Jadi yang pertama, orang Batak tanpa bona pasogit atau tanpa ikatan dengan bona pasogit enggak pantas dia menyebut dirinya sebagai bagian dari Masyarakat Adat, tapi dia tetap orang Batak. Di situ etnisitas yang bekerja. Kedua, terdapat perbedaan antara orang Batak dari sisi etnisitas dengan orang Batak sebagai satu sistem sosial yang terikat dengan bona pasogit tanah adatnya. Ketiga, yang diwarisi Masyarakat Adat dari leluhurnya serta yang dipertahankan itu adalah pengetahuan. Jadi, kalau sistem pengetahuan pada masyarakat itu sudah bukan lagi pengetahuan yang berdasarkan pada kearifan dan pengetahuan leluhurnya, tapi sudah mengandalkan pengetahuan barat misalnya atau pengetahuan Cina atau pengetahuan Arab jika mereka memeluk agama Islam. Mana ikatannya dengan leluhur? Itu bukan Masyarakat Adat. Sekarang dalam diskursus ilmiah, diterjemahkan jadi kearifan lokal atau kearifan tradisional. Kearifan lokal dan kearifan tradisional itu juga mengakar pada tanahnya. Baru yang keempat kita bicara tentang pranata, baik hukum maupun kelembagaan. Kalau di Batak kita bicara tentang; huta, bius, horja.

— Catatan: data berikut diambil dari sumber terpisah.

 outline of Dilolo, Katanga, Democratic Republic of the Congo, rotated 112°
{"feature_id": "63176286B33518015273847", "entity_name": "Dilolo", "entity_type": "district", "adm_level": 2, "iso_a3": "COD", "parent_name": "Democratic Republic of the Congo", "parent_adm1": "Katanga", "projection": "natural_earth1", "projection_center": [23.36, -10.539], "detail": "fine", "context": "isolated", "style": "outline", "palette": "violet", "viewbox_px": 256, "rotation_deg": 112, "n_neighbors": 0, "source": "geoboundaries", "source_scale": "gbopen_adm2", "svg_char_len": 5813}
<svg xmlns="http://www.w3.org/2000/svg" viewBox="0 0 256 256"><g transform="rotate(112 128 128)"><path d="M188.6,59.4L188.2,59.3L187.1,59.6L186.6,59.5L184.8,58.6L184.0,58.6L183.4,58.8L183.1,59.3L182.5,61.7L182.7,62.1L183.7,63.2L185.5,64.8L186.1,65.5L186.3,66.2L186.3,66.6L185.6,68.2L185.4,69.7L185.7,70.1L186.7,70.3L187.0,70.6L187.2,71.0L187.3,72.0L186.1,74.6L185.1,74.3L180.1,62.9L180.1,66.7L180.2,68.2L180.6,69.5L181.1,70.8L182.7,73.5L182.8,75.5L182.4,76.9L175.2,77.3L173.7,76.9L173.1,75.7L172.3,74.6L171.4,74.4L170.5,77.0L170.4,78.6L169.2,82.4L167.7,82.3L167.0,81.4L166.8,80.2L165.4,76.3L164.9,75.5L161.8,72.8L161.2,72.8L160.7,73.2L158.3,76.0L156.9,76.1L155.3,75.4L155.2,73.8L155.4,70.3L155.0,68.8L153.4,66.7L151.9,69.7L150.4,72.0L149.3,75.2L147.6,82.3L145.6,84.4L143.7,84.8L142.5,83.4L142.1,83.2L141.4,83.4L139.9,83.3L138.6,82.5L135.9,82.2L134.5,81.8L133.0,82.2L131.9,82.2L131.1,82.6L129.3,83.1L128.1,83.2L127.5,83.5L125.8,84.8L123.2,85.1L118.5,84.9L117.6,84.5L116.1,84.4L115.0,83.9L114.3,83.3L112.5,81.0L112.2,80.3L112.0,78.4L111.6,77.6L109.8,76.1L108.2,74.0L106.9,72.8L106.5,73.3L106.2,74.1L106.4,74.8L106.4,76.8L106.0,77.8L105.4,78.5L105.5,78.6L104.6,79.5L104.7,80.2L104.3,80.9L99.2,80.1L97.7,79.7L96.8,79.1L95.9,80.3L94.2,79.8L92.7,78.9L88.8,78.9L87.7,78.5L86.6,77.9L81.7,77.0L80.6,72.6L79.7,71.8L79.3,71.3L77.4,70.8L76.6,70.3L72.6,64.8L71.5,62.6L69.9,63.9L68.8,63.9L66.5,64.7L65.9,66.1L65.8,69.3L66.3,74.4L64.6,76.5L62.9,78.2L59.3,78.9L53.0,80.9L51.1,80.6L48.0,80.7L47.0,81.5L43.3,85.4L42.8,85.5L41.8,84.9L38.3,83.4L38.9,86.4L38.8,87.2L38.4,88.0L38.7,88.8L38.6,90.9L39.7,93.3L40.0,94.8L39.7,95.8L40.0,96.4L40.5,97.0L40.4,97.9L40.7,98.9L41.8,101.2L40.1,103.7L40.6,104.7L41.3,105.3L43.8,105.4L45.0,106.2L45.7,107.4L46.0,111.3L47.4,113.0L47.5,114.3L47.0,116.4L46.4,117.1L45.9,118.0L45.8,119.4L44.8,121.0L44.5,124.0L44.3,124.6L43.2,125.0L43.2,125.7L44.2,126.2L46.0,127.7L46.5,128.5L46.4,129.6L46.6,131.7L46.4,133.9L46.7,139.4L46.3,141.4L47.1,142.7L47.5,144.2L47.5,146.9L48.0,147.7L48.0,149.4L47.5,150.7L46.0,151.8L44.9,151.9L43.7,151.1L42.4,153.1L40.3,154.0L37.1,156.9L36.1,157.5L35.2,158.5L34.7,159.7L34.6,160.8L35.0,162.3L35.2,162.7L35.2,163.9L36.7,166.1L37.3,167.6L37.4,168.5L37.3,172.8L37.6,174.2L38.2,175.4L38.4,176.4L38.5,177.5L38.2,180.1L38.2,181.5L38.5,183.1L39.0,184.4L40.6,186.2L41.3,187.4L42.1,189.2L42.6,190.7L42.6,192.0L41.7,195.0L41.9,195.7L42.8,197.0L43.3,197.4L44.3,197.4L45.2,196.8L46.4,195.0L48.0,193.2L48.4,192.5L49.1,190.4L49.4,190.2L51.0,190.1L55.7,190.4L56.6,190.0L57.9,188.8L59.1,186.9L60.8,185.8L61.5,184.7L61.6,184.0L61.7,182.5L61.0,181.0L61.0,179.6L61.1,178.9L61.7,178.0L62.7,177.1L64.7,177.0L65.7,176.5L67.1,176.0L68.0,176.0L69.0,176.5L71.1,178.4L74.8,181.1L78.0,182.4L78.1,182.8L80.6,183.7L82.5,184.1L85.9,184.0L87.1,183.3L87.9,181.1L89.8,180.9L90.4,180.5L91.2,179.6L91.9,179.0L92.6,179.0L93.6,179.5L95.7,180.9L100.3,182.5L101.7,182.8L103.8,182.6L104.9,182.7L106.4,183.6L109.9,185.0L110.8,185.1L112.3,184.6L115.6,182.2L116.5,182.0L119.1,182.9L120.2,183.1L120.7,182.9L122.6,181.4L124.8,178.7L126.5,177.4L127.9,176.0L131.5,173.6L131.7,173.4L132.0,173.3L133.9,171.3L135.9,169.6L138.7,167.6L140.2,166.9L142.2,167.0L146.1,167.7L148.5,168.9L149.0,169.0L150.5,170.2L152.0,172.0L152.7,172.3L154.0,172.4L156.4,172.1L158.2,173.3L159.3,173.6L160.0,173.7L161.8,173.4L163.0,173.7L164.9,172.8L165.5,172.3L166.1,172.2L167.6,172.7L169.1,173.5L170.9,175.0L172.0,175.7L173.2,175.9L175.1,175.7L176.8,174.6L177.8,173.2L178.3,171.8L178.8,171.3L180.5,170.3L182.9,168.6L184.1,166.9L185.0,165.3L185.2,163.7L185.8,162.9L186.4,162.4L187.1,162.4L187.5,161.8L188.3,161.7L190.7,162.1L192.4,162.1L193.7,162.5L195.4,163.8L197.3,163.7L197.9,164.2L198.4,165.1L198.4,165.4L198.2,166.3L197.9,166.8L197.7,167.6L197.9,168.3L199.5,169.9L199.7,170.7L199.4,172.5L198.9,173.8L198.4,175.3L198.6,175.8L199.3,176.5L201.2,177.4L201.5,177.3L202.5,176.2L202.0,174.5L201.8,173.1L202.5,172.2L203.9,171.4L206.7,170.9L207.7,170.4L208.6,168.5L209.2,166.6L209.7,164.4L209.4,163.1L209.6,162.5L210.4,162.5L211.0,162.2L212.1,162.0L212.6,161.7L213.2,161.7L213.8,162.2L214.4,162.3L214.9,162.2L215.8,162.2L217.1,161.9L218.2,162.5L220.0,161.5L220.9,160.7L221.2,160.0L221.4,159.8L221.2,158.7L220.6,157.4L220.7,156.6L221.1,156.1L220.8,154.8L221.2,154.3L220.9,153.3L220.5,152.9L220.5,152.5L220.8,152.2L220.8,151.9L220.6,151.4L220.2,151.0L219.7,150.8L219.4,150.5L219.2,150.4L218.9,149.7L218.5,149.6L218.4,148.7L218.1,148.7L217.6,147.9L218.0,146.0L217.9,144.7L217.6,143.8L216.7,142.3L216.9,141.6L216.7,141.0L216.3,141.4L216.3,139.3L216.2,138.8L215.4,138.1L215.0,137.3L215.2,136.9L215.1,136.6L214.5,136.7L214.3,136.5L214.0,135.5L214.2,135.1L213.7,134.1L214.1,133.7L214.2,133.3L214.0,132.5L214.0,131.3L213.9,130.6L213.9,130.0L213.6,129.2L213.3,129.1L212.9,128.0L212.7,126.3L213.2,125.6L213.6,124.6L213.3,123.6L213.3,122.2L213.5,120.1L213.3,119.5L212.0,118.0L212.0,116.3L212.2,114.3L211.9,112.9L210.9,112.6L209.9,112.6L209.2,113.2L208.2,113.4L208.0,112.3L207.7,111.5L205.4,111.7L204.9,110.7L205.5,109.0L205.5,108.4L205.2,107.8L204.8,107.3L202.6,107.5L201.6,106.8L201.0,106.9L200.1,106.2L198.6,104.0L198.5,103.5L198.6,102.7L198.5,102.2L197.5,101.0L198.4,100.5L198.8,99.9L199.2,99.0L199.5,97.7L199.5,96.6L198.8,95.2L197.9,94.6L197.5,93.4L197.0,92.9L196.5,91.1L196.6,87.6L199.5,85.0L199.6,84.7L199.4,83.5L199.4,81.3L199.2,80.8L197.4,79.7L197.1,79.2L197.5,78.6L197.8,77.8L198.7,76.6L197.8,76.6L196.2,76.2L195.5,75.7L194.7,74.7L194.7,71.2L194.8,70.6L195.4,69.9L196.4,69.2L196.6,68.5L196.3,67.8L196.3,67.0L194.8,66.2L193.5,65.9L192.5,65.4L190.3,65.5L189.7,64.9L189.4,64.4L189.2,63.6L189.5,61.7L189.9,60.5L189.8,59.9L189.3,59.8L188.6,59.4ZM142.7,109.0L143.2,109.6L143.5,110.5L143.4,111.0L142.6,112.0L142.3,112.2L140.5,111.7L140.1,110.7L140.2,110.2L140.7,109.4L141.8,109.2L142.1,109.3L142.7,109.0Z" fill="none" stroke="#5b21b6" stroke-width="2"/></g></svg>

Kalau di Batak itu, kita menyebut tentang pengaturan hidup bersama, maka kita bicara tentang marga, kita bicara interaksi antarmarga lewat perkawinan, baru bicara tentang teritori, yaitu huta dan bius tadi. Persoalannya sekarang di mana posisi kita?!
Persoalannya adalah kepercayaan kita bukan lagi Batak, tapi sudah jadi agama lain. Otomatis teritorial adat kita yaitu huta dan bius itu hilang. Yang tinggal hanyalah kekerabatan, geneologis lewat marga dan perkawinan. Itulah yang disebut Dalihan Na Tolu. Tapi Dalihan Na Tolu bukanlah suhi niampang naopat yang sebenarnya dalam konteks Masyarakat Adat tadi. Dalam konteks itulah sebenarnya, orang Batak harus mengapresiasi Parmalim karena mereka kemudian menyelamatkan salah satu warisan dari leluhur kita. Yang disebut Parmalim itu ya Ugamo Malim. Artinya, dengan adanya Permalim, mereka menyediakan kita jalan kembali kalau suatu saat kita tersesat, karena dunia ini semakin enggak jelas dan sedang mengalami multi krisis pula.

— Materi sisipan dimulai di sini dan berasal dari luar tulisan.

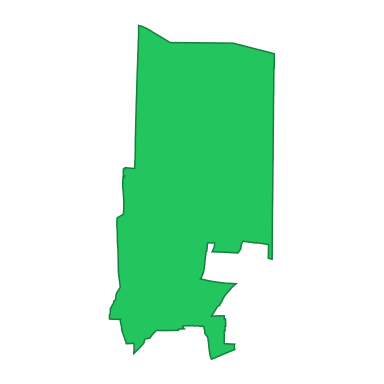 Rayón, México, Mexico, rotated 269°
{"feature_id": "50627088B92517734283443", "entity_name": "Rayón", "entity_type": "district", "adm_level": 2, "iso_a3": "MEX", "parent_name": "Mexico", "parent_adm1": "México", "projection": "mercator", "projection_center": [-99.574, 19.139], "detail": "fine", "context": "isolated", "style": "filled", "palette": "green", "viewbox_px": 384, "rotation_deg": 269, "n_neighbors": 0, "source": "geoboundaries", "source_scale": "gbopen_adm2", "svg_char_len": 3639}
<svg xmlns="http://www.w3.org/2000/svg" viewBox="0 0 384 384"><g transform="rotate(269 192 192)"><path d="M24.5,208.9L26.6,214.0L30.2,222.9L33.8,232.1L34.7,231.8L35.8,231.6L36.5,231.6L38.0,231.8L39.1,232.1L39.8,221.5L46.1,221.8L52.2,221.8L52.5,222.0L52.4,222.5L52.6,222.7L56.9,222.6L57.0,223.4L64.4,223.3L64.6,222.0L67.6,222.1L67.7,217.4L67.5,209.4L72.5,212.6L77.2,215.7L78.2,217.7L78.3,217.6L78.8,217.6L79.4,218.0L79.9,218.4L80.9,219.1L81.9,219.8L82.3,220.0L83.0,220.3L83.8,220.7L84.8,221.2L85.9,221.9L87.2,222.6L87.9,223.1L88.6,223.8L89.6,224.5L90.4,225.2L90.8,225.7L93.6,228.1L95.5,229.9L96.7,231.1L97.4,231.9L99.0,233.9L99.5,234.5L99.6,233.3L99.8,230.9L100.0,228.8L100.0,226.6L100.3,223.9L100.8,219.7L101.5,215.0L102.0,212.2L103.0,206.9L103.9,203.5L105.0,198.8L106.3,199.9L108.9,201.0L111.3,202.0L114.6,202.7L119.5,203.4L126.2,204.2L132.8,205.1L132.8,205.8L140.8,206.7L140.7,213.6L138.5,213.6L136.9,213.4L135.9,213.0L134.5,212.3L132.8,211.7L131.9,211.1L131.5,218.2L131.3,222.9L131.0,226.3L130.7,229.8L130.6,232.3L130.4,234.3L130.3,235.9L130.2,236.8L130.9,237.2L130.9,237.5L134.2,239.7L139.3,240.6L141.9,242.0L139.8,255.5L140.2,255.6L139.2,261.6L138.2,267.6L129.1,267.3L124.5,267.1L123.3,270.9L123.8,271.0L133.3,271.2L141.7,271.4L145.9,271.5L150.2,271.6L158.6,271.8L162.8,271.9L171.2,272.1L179.9,272.4L184.2,272.5L188.5,272.6L197.2,272.9L205.8,273.1L214.2,273.3L222.6,273.6L226.8,273.7L231.0,273.8L239.4,274.0L243.6,274.1L252.1,274.3L260.5,274.6L268.9,274.8L273.1,274.9L281.5,275.1L285.7,275.2L289.9,275.4L298.3,275.6L303.3,275.7L308.3,275.9L313.3,276.0L314.6,276.1L314.6,276.4L319.1,276.5L323.5,276.6L327.9,276.7L328.8,276.7L331.5,267.0L334.2,257.0L337.1,246.6L340.1,235.7L341.0,202.6L341.6,180.5L341.8,172.7L345.8,166.4L348.8,161.6L352.0,156.4L356.0,150.1L358.5,145.0L359.0,142.8L359.5,141.5L353.7,141.4L348.5,141.3L342.7,140.9L337.5,140.7L330.9,140.3L324.4,140.0L318.7,139.7L312.2,139.3L305.6,139.0L300.7,138.7L299.0,138.7L292.8,138.4L286.9,138.1L279.5,137.7L277.4,137.7L276.1,137.6L269.0,137.3L267.3,137.2L265.5,137.1L260.1,136.9L255.1,136.7L248.5,136.4L243.1,136.2L238.3,136.1L236.5,136.1L227.7,135.8L220.9,135.3L216.5,135.0L217.5,125.5L217.2,125.3L216.8,125.2L216.2,125.2L216.2,123.8L209.8,123.6L209.2,123.5L209.3,123.6L209.2,124.9L206.9,123.6L206.4,123.1L204.8,123.0L202.6,122.9L200.7,122.9L199.0,122.8L197.4,122.9L195.8,123.1L194.3,123.2L193.2,123.2L187.7,123.5L185.9,123.6L184.1,123.7L182.5,123.7L180.9,123.6L179.9,123.5L178.4,123.5L175.6,123.4L172.1,123.1L170.6,122.5L169.4,120.2L167.9,117.5L167.2,116.7L163.8,116.4L159.6,116.3L157.4,116.4L155.3,116.6L148.3,116.6L141.9,116.6L134.8,117.0L125.2,117.0L117.2,117.0L113.8,117.0L113.2,117.0L105.5,117.8L101.4,118.3L98.0,118.6L96.1,117.4L92.8,115.1L91.2,114.4L89.1,114.1L87.3,113.9L85.6,113.8L85.2,113.0L84.6,112.2L83.5,111.7L81.7,111.5L80.7,110.5L78.1,109.2L77.1,108.3L74.6,108.3L73.5,108.3L71.5,107.9L70.7,107.3L68.7,107.4L68.2,107.3L66.4,107.3L65.8,118.3L64.7,118.0L61.2,118.6L59.1,119.2L56.9,119.2L54.5,119.5L50.0,121.0L42.9,123.4L41.7,123.5L41.4,123.8L41.7,131.2L39.3,131.4L37.1,131.4L34.5,131.3L32.5,130.9L31.4,131.0L32.6,132.2L33.9,133.5L36.6,136.5L41.1,140.6L42.3,141.5L44.9,141.9L45.9,142.5L46.6,147.3L47.7,148.1L50.0,149.8L54.1,153.9L54.1,155.3L53.9,162.7L53.9,176.1L54.2,176.2L55.2,176.2L55.3,182.0L56.8,180.8L57.9,180.2L58.0,180.4L58.4,184.1L58.3,186.8L58.3,189.4L58.0,192.9L58.2,195.5L57.8,196.7L57.5,198.1L57.4,199.0L57.7,200.6L57.1,201.3L55.2,201.8L53.4,202.2L51.6,202.3L50.5,202.3L48.6,203.6L47.1,204.8L45.2,205.4L42.7,205.7L36.5,206.2L32.5,206.6L29.0,207.1L26.6,207.7L25.2,208.2L24.9,208.2L24.5,208.9Z" fill="#22c55e" stroke="#15803d" stroke-width="1.5"/></g></svg>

Tapi kalau soal teritorial, kita mau kembali ke mana? Karena kalau kita lihat sekarang di tanah Batak, di manakah kita bisa melihat bius bekerja sebagai pranata sosial? Sebagai sistem pengaturan hidup bersama, sudah susah. Sebenarnya sekarang saya sangat khawatir dengan kondisi orang Batak, karena untuk sistem kepengurusan hidup bersamanya, kita enggak punya jalan pulang. Nah, disitulah kenapa gerakan Masyarakat Adat itu bisa juga ditanggap di wilayah timur Indonesia. Karena relatif memori kolektif dari sistem tersebut di sana masih bekerja dibanding dengan daerah wilayah barat Indonesia.
Jadi jika kita bicara tentang memori kolektif tentang sistem adat Batak, ya kita harus bicara dengan orang tua-tua yang umurnya di atas 70-an. Kalau saya jadi pembaca setia tulisan Monang Naipospos, sebenarnya konteks di situ karena saya sedang menemukan jalan pulang. Karena kita tahu krisis global akan mendera kita, yaitu krisis pangan, krisis ekologi, krisis energi, dan krisis identitas. Kemudian muaranya semua ini adalah konflik, ke mana orang Batak akan kembali. Itu pertanyaan terbesar sebenarnya.